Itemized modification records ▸
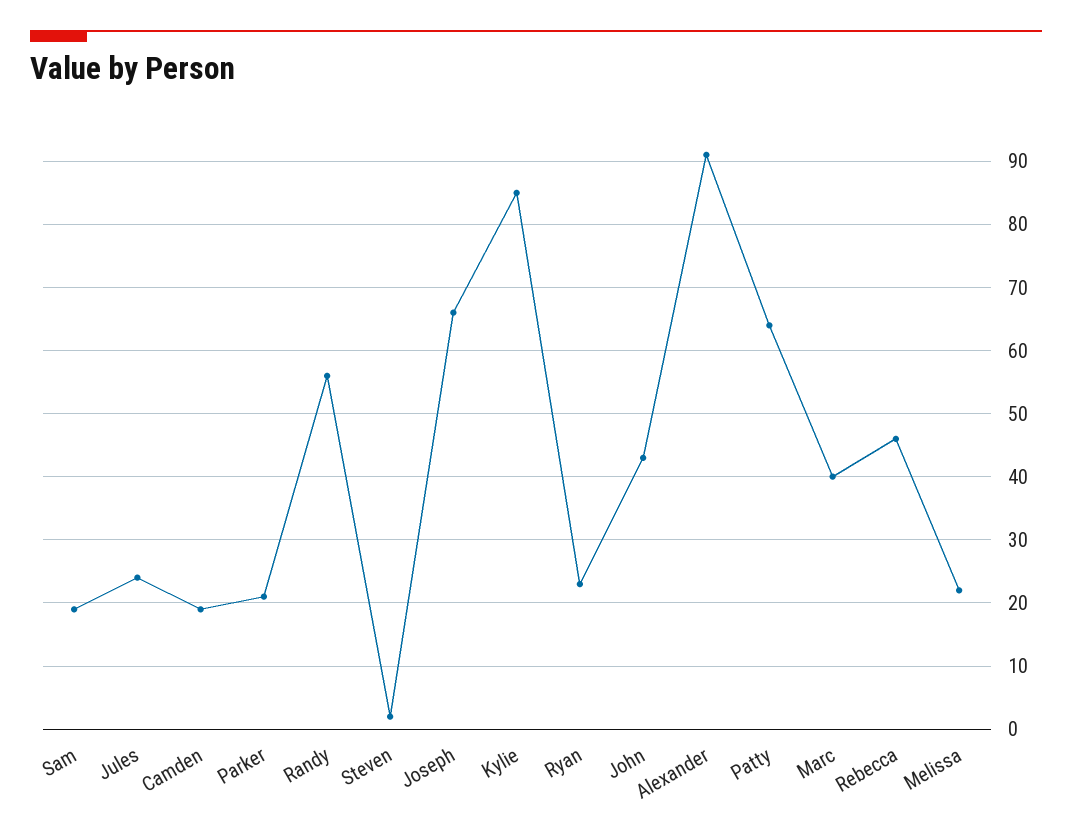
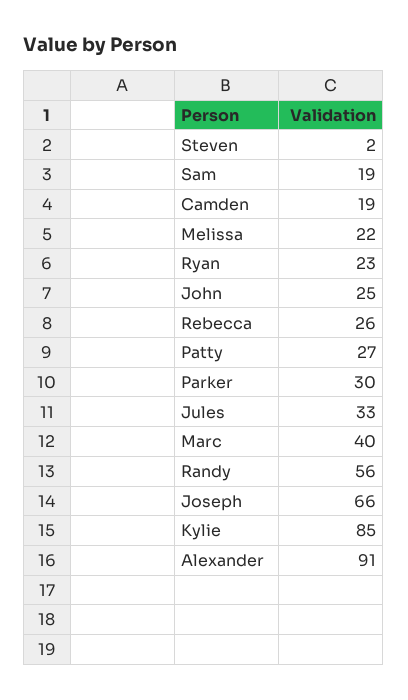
Jules: 24 -> 33
Parker: 21 -> 30
John: 43 -> 25
Patty: 64 -> 27
Rebecca: 46 -> 26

WORK REQUEST ▸ Write out all the data exactly, minus pictures.

ANSWER BOX ▸
Jules: 24 -> 33
Parker: 21 -> 30
John: 43 -> 25
Patty: 64 -> 27
Rebecca: 46 -> 26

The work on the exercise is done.